Andrew Straw wrote:

I saw your patch, but that wasn't what I meant. Disabling
--single-version-externally-managed has to be optional, and the argument
must continue to be used by default. Simply removing the call will
create a regression for namespace packages. Thus, the
--single-version-externally-managed should only be removed when someone
explicitly asks for it to be removed (because they presumably know what
they're doing or are at least aware it may have negative consequences).
Hence my suggestion to look at how the --ignore-install-requires works
as an example of how to pass an option via the distuils infrastructure.

I'll look at --ignore-install-requires and send another patch.


OK, based on your code I added a "bdist_deb" distutils command to stdeb.
I've checked this into the old-stable branch and I'd appreciate it if
you can check whether this works for you and send me any comments.
Invoke it like this:

python -c "import stdeb; excecfile('setup.py')" bdist_deb
See this was my point of why my 'bdist_deb' belonged as a distutils patch and not in stdeb.
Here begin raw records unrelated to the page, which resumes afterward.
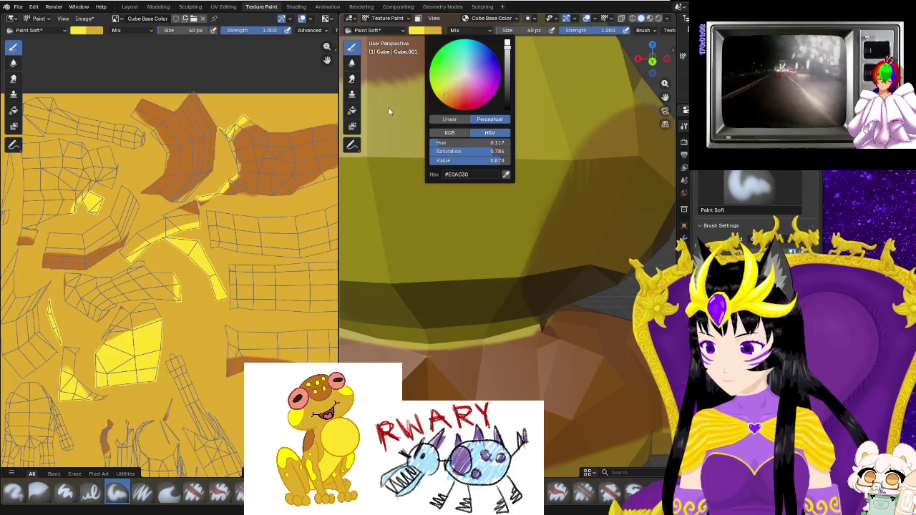
{"action": "left_click", "coordinate": [505, 176]}
{"action": "left_click", "coordinate": [255, 156]}
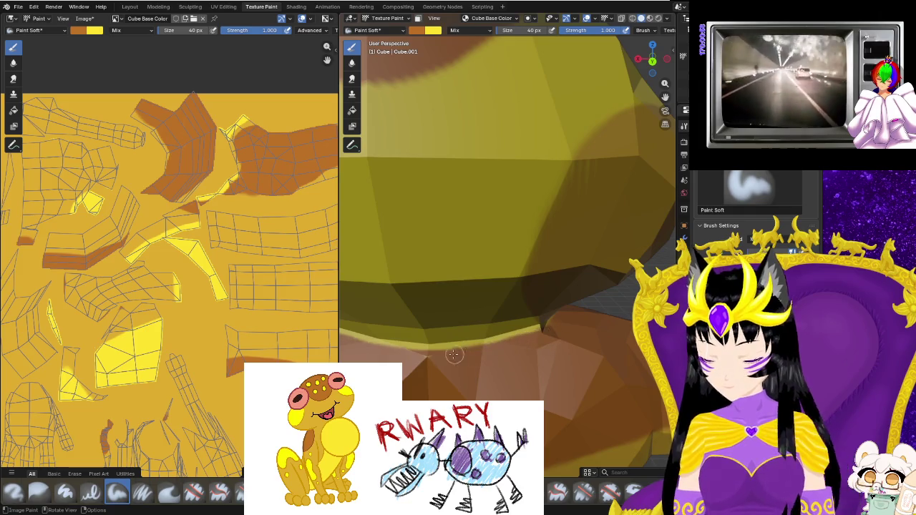
{"action": "scroll", "coordinate": [378, 352], "scroll_direction": "down", "scroll_amount": 3}
{"action": "scroll", "coordinate": [387, 359], "scroll_direction": "up", "scroll_amount": 3}
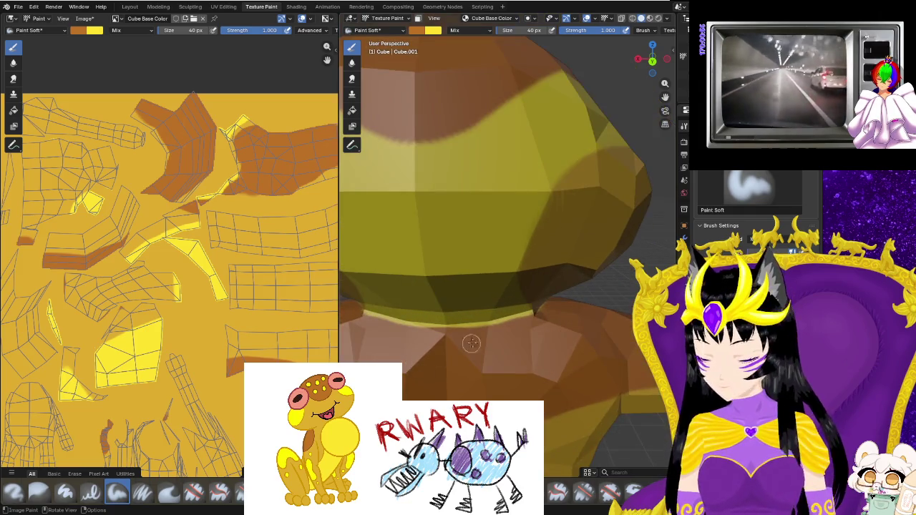
{"action": "scroll", "coordinate": [470, 344], "scroll_direction": "up", "scroll_amount": 2}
The inherited capabilities, behaviors and invocation style needs to follow all the other 'bdist' command types.
And that means being able to invoke it the same as say 'bdist_rpm' like:

python setup.py bdist_deb
or
python setup.py bdist_deb --<std bdist type arg> ...

If we start allowing 'bdist' derivative commands to diverge in their inherited capabilities, invocation style, and expected behaviors then chaos will ensue.